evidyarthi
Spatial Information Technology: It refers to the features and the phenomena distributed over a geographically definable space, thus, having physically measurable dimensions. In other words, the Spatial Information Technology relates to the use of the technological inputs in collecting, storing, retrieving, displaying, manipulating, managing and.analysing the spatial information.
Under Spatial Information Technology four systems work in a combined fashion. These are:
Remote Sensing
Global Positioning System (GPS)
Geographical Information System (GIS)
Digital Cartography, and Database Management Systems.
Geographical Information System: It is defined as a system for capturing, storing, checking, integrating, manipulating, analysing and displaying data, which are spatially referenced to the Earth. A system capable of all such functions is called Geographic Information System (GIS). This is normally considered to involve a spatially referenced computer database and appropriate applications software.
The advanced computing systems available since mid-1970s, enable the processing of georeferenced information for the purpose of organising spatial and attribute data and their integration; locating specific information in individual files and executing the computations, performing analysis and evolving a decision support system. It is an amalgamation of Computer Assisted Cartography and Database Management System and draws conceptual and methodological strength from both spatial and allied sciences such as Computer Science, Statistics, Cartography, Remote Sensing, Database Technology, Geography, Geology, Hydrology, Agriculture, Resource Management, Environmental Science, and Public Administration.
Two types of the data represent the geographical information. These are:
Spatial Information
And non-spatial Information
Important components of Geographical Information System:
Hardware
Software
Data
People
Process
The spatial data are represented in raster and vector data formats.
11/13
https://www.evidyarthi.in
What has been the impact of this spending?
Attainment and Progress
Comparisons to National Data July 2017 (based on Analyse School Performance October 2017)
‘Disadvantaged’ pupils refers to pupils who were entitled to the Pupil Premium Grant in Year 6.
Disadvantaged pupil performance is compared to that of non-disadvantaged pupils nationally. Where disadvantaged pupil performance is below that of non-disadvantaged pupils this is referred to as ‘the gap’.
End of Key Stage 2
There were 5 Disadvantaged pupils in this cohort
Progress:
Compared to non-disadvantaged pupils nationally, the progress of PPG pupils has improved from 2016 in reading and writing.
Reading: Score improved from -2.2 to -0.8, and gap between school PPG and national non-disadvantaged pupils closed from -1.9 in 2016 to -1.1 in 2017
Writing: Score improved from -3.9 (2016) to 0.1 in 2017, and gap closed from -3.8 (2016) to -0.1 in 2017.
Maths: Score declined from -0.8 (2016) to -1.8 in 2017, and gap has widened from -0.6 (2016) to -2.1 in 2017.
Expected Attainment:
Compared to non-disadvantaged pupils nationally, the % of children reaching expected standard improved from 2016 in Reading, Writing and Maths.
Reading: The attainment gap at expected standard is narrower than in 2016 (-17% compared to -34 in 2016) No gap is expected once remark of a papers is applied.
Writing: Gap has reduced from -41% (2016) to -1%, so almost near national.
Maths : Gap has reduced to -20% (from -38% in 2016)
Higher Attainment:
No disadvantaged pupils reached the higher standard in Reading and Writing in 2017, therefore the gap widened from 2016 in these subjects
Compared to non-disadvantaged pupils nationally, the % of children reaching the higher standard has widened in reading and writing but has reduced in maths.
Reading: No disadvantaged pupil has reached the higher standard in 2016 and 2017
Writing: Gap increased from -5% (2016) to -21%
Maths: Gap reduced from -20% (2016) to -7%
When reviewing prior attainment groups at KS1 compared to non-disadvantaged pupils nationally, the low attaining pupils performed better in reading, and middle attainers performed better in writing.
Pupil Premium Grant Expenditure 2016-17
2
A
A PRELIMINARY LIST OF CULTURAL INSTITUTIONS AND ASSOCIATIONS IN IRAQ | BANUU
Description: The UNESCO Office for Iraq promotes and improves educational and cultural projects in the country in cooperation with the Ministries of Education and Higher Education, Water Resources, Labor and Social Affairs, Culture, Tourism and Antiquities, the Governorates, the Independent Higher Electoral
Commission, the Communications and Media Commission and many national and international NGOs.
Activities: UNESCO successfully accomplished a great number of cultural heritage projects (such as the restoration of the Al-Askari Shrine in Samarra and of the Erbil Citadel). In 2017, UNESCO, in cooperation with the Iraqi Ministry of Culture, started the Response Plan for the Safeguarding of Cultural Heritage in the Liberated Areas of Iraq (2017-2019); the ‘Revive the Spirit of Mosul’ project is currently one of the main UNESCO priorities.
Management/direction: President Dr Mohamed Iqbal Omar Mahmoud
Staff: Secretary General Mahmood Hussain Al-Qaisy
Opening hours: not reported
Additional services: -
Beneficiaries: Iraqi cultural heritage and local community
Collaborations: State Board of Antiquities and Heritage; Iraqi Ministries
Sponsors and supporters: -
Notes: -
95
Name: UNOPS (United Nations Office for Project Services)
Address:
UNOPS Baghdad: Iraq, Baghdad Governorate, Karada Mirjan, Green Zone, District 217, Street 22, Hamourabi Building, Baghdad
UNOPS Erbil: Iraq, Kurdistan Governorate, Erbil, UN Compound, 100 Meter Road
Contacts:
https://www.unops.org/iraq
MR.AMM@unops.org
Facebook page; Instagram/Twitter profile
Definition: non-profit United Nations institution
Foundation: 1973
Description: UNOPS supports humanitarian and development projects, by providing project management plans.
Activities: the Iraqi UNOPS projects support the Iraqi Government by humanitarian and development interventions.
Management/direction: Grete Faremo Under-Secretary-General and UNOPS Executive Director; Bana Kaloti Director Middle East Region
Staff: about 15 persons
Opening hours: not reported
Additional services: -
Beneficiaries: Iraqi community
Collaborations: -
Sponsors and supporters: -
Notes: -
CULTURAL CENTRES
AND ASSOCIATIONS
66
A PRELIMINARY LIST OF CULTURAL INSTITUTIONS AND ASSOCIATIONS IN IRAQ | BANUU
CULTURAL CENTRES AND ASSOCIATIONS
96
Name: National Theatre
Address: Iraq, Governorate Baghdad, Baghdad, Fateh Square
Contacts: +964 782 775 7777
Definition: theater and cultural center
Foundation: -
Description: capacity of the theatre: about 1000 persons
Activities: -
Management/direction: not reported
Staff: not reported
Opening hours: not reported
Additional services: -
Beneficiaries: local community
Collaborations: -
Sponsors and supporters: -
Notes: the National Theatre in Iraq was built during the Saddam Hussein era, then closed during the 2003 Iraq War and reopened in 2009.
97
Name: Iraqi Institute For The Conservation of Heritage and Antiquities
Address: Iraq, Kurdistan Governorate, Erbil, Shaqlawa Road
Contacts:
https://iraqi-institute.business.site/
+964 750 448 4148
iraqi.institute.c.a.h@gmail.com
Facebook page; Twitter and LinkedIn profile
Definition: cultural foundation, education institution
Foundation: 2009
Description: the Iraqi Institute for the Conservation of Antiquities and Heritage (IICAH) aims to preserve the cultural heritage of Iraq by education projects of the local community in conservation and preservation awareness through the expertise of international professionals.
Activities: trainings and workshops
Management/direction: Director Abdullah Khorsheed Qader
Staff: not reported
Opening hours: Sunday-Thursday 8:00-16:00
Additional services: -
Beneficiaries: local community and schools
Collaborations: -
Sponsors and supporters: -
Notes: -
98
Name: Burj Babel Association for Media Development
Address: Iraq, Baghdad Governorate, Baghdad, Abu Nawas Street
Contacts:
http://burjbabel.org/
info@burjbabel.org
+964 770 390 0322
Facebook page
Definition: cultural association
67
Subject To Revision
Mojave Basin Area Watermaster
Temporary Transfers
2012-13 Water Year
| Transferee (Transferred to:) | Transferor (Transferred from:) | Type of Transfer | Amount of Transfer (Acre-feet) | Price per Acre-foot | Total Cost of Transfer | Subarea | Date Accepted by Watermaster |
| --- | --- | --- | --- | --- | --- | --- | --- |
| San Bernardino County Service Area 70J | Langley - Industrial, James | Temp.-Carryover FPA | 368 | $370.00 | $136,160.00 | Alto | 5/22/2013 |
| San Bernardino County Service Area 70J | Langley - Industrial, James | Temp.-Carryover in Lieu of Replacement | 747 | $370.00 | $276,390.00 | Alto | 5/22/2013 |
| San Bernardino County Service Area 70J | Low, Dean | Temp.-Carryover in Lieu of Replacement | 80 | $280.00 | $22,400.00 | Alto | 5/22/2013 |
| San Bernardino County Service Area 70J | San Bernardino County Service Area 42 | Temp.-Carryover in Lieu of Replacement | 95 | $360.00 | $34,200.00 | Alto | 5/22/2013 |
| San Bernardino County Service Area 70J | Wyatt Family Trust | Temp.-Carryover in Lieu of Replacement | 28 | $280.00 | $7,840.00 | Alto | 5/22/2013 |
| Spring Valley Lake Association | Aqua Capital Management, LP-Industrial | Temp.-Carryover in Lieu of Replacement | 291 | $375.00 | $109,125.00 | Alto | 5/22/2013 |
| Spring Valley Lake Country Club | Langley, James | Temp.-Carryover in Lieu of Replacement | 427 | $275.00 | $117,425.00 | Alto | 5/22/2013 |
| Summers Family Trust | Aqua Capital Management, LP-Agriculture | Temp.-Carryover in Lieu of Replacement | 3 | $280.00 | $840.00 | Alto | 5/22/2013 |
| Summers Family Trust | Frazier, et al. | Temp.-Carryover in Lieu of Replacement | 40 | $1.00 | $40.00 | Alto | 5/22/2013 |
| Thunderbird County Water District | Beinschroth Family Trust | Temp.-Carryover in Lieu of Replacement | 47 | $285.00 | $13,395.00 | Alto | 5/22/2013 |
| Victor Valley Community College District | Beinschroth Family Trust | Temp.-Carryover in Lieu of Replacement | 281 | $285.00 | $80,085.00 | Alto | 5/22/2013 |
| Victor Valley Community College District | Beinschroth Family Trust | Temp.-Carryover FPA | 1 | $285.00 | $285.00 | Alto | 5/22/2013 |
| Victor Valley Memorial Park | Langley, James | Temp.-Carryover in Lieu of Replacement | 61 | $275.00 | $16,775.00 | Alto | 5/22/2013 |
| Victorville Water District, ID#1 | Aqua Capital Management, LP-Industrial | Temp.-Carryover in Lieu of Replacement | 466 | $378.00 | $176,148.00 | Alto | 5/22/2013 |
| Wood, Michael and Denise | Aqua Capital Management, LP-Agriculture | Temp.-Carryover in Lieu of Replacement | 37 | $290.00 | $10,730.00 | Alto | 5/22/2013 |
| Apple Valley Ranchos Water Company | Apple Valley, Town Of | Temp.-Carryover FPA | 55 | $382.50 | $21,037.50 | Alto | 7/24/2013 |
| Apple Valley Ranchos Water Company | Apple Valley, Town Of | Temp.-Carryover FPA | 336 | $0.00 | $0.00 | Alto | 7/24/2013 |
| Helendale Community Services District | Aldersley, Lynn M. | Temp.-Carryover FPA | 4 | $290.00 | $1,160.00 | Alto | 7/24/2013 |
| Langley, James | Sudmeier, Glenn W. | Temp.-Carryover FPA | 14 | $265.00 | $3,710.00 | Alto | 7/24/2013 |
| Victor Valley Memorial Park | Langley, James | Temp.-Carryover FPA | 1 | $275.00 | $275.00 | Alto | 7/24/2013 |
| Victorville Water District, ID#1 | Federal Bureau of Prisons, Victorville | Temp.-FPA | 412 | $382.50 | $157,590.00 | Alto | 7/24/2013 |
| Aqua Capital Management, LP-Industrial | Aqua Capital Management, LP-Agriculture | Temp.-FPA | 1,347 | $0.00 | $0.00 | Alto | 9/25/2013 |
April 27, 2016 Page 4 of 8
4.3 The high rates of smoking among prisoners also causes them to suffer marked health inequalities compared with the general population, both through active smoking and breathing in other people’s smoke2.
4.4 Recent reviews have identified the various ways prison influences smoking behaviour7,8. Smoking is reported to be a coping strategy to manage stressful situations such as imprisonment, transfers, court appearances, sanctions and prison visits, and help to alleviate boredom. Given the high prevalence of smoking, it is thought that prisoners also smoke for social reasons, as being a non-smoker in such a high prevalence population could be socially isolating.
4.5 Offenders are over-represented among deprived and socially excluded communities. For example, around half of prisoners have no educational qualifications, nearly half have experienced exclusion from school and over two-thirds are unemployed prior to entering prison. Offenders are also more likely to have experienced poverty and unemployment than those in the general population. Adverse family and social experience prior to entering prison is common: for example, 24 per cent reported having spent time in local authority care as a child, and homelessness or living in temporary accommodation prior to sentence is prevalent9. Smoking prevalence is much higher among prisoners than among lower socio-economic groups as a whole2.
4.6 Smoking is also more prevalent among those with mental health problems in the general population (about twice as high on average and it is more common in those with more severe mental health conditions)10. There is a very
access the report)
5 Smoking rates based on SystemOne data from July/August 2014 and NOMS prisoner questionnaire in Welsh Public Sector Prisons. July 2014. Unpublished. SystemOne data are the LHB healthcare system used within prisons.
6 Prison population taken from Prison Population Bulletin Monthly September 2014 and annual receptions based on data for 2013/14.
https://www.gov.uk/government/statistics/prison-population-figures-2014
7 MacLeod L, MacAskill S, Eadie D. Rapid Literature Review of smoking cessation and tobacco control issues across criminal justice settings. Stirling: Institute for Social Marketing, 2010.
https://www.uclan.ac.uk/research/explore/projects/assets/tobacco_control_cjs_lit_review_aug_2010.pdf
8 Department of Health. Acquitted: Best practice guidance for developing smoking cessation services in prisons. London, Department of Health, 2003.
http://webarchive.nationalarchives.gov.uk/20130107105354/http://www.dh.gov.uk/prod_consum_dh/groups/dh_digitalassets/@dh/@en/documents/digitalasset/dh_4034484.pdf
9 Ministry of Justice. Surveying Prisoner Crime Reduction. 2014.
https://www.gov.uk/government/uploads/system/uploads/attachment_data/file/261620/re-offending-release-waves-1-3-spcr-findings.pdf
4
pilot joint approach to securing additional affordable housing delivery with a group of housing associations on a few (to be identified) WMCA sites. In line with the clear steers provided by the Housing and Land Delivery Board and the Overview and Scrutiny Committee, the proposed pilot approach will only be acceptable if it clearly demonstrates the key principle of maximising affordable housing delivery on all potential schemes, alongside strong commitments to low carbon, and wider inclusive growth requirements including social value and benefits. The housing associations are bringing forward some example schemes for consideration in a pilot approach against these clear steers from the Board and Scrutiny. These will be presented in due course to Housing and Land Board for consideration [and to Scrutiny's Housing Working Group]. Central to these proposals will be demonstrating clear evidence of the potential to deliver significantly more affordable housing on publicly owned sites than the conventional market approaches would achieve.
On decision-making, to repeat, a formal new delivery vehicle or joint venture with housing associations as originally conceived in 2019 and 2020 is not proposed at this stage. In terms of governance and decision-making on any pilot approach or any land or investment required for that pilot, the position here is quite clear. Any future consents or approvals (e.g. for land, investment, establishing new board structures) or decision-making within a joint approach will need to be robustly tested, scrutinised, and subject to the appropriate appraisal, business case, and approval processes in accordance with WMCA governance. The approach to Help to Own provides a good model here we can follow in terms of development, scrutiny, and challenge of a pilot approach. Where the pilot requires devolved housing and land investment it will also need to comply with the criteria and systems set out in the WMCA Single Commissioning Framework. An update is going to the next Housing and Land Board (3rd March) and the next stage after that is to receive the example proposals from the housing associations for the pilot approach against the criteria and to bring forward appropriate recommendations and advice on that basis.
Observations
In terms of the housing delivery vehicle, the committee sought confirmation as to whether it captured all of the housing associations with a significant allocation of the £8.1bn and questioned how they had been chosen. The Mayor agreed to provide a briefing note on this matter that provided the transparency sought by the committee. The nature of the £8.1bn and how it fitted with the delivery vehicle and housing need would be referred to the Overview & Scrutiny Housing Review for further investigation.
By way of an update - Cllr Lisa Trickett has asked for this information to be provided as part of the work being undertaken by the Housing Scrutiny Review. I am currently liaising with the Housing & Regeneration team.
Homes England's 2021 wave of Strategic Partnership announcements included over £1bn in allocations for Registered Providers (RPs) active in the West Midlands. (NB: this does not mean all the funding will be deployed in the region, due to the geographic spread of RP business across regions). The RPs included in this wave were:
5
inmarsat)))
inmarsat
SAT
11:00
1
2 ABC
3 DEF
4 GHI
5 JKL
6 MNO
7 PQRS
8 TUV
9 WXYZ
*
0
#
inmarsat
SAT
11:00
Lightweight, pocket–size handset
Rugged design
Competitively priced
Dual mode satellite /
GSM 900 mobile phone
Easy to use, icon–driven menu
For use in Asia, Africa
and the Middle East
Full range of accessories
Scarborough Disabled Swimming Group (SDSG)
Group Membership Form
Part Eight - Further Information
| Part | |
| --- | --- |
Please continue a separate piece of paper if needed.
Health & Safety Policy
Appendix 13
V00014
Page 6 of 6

Task: Read through the listing and copy each line in which the word "about" occurs.

Finished task:
Staff: about 15 persons
Description: capacity of the theatre: about 1000 persons
4.6 Smoking is also more prevalent among those with mental health problems in the general population (about twice as high on average and it is more common in those with more severe mental health conditions)10. There is a very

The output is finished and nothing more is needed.